How does 3x or (x-5) equal 0 in the statement 3x(x-5)=0? I don't understand the logic behind it. Thank you!

 

[MarkFL]

If you have the statement:

$$a\cdot b=0$$ where $$a\ne b$$

Then the only way it can be true is if either $$a=0$$ or $$b=0$$. This is called the zero-factor property.

 

[loraboiago]

If you have the statement:

$$a\cdot b=0$$ where $$a\ne b$$

Then the only way it can be true is if either $$a=0$$ or $$b=0$$. This is called the zero-factor property.

Thank you Mark for the quick and helpful response. The answer to this question went on to explain "3x(x-5)=0 provides an equation in which at least one of the expressions 3x or (x-5) is equal to 0. That translates into two possible values for x: 0 and 5."

I understand how one can equal 0 (thanks to you!), but how do I calculate the other possible value as being 5?

 

[MarkFL]

Thank you Mark for the quick and helpful response. The answer to this question went on to explain "3x(x-5)=0 provides an equation in which at least one of the expressions 3x or (x-5) is equal to 0. That translates into two possible values for x: 0 and 5."

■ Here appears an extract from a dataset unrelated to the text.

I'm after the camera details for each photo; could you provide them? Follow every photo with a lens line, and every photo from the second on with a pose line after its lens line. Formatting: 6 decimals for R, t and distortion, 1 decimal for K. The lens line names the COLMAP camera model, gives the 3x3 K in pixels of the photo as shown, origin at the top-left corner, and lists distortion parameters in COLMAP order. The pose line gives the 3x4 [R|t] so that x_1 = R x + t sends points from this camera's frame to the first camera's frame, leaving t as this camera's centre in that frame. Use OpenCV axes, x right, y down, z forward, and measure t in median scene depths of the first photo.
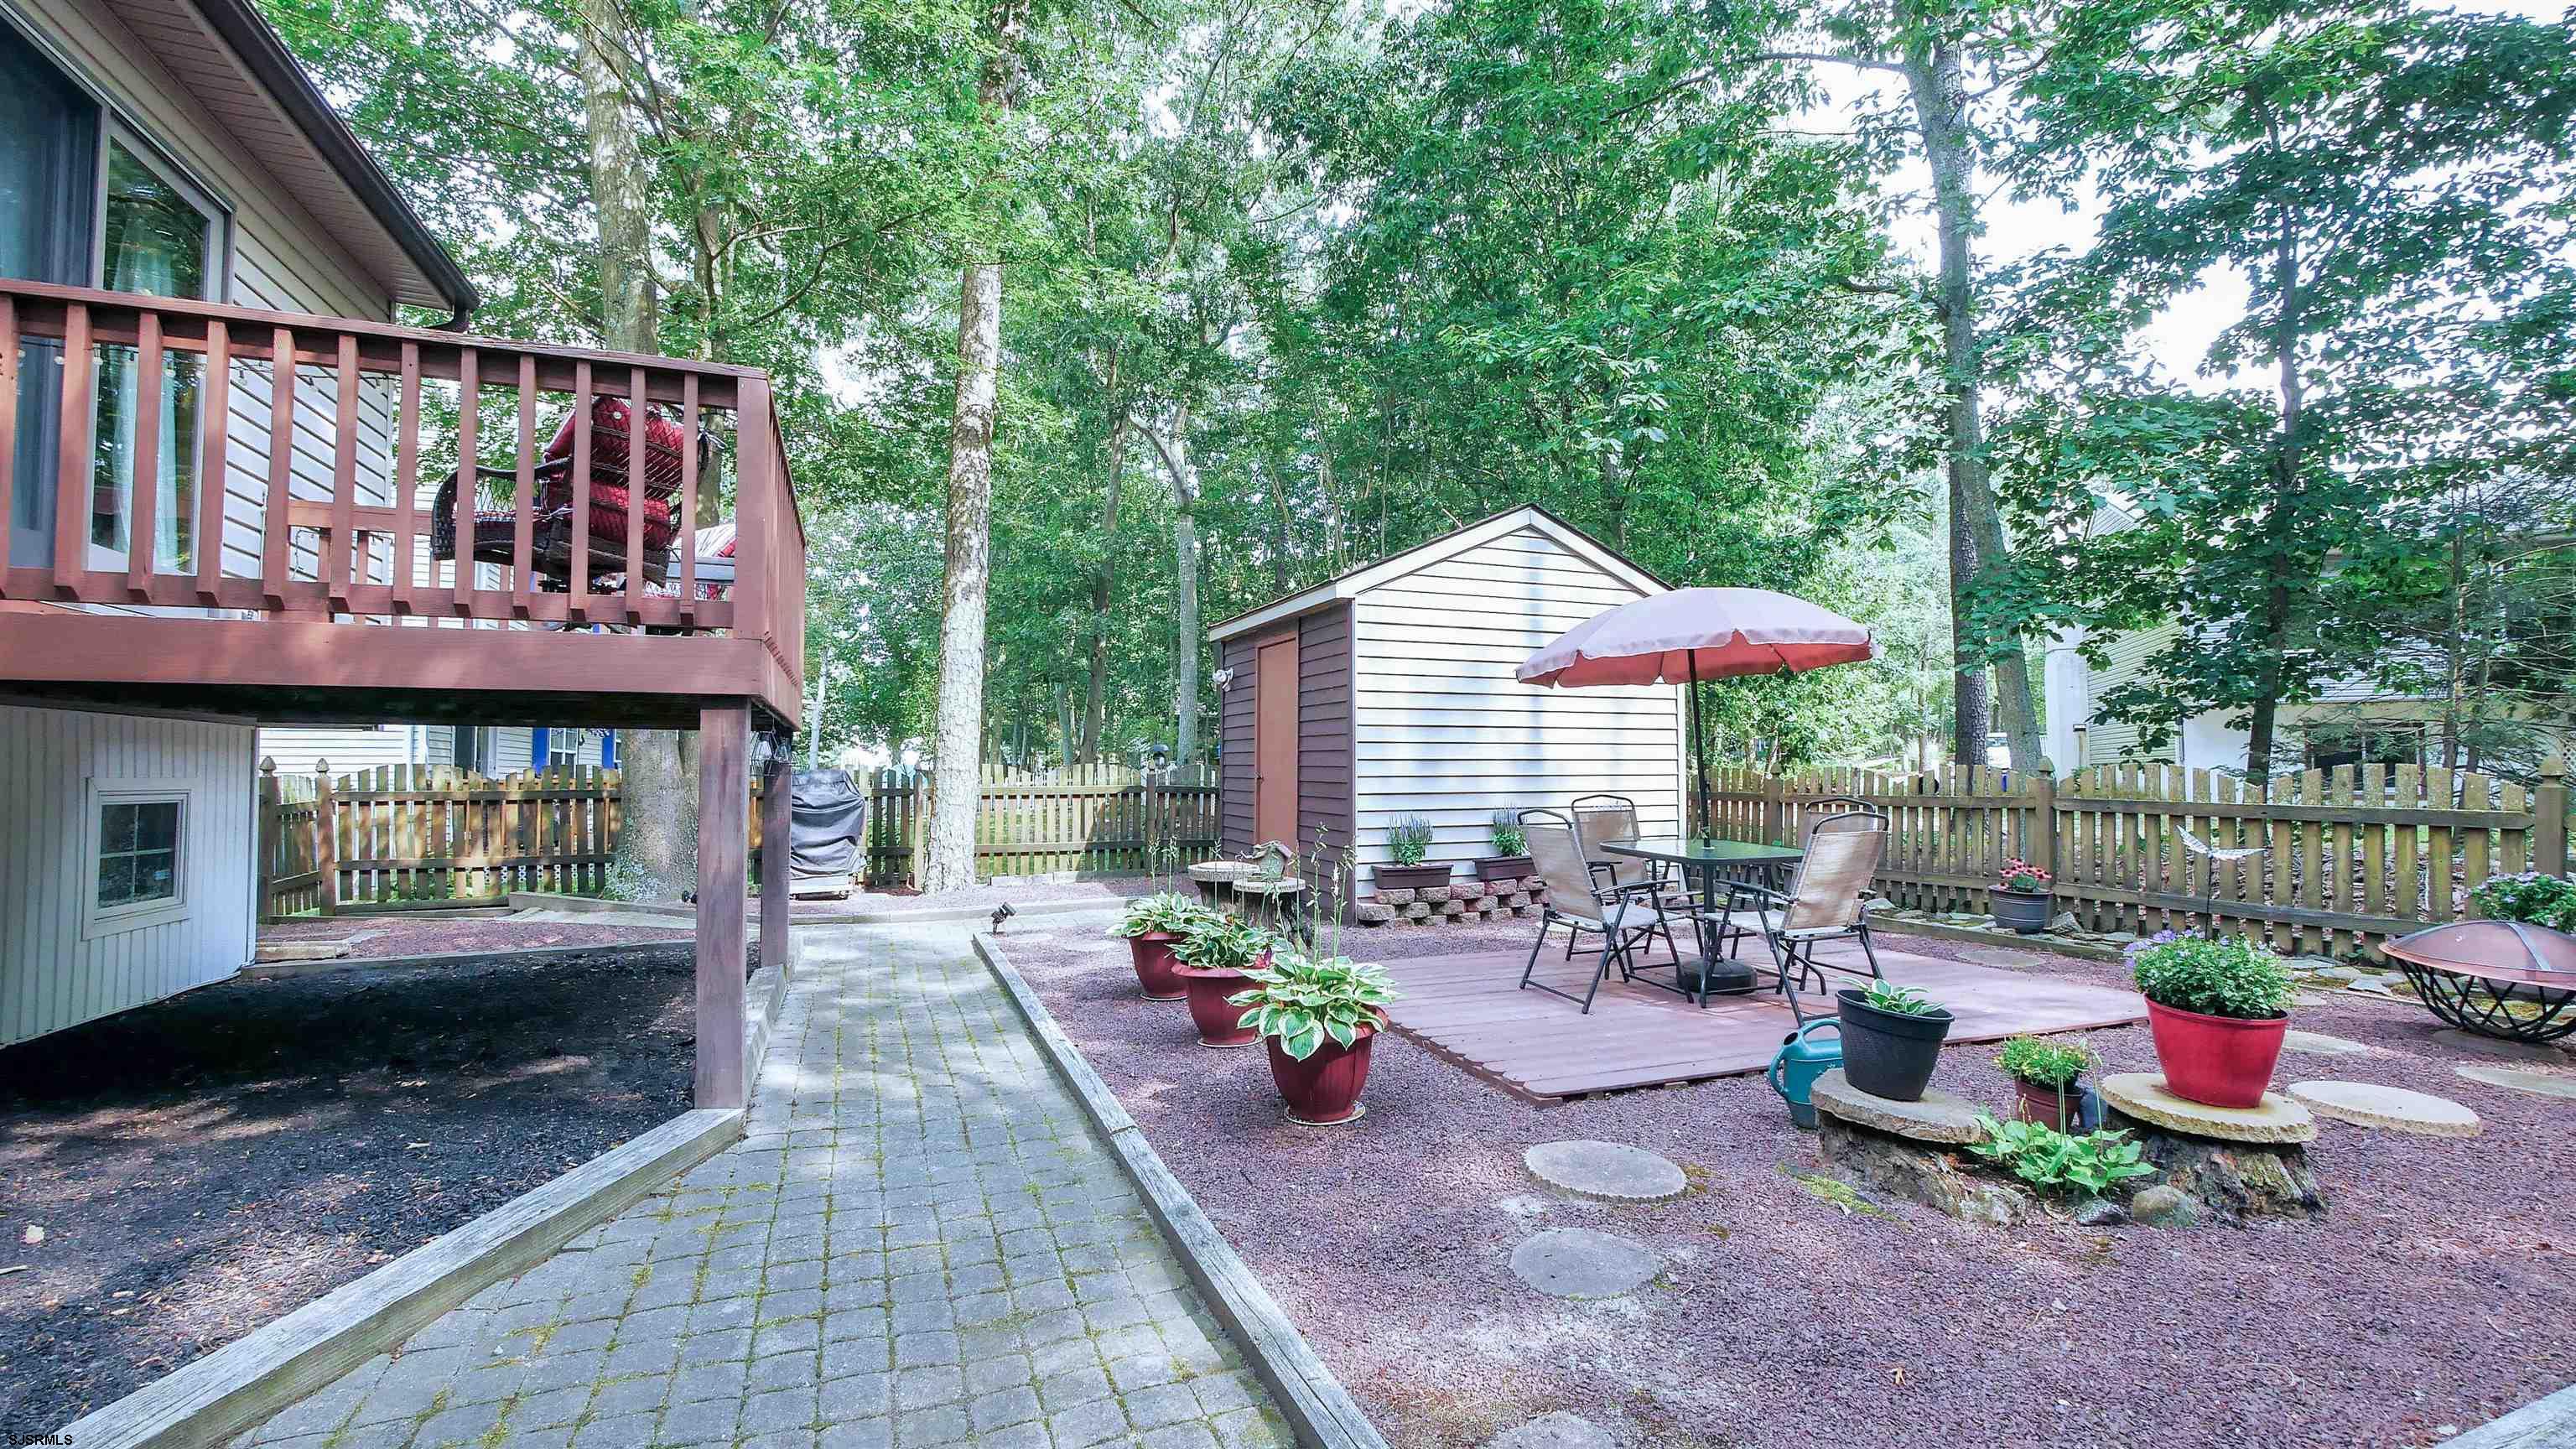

I understand how one can equal 0 (thanks to you!), but how do I calculate the other possible value as being 5?

I would look at it as 3 factors being equal to zero:

$$3\cdot x\cdot(x-5)=0$$

Now, set all factors involving $x$ equal to zero, and then solve for $x$ in each equation:

$$x=0$$

$$x-5=0$$

The solutions to these equations will give you the solutions to the original equation.

 

[loraboiago]

I would look at it as 3 factors being equal to zero:

$$3\cdot x\cdot(x-5)=0$$

Now, set all factors involving $x$ equal to zero, and then solve for $x$ in each equation:

$$x=0$$

$$x-5=0$$

The solutions to these equations will give you the solutions to the original equation.

Ah got it! You are awesome. Thank you :)